● INSTRUCTIONS TO FOLLOW: Output each record in full, exactly as it stands.

● GIVEN RECORDS:
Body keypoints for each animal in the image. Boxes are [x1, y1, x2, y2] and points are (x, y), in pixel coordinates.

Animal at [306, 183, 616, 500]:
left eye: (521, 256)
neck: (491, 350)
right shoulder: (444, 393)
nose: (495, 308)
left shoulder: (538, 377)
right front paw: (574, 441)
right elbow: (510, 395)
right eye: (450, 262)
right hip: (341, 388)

● SOLUTION:
Body keypoints for each animal in the image. Boxes are [x1, y1, x2, y2] and points are (x, y), in pixel coordinates.

Animal at [306, 183, 616, 500]:
left eye: (521, 256)
neck: (491, 350)
right shoulder: (444, 393)
nose: (495, 308)
left shoulder: (538, 377)
right front paw: (574, 441)
right elbow: (510, 395)
right eye: (450, 262)
right hip: (341, 388)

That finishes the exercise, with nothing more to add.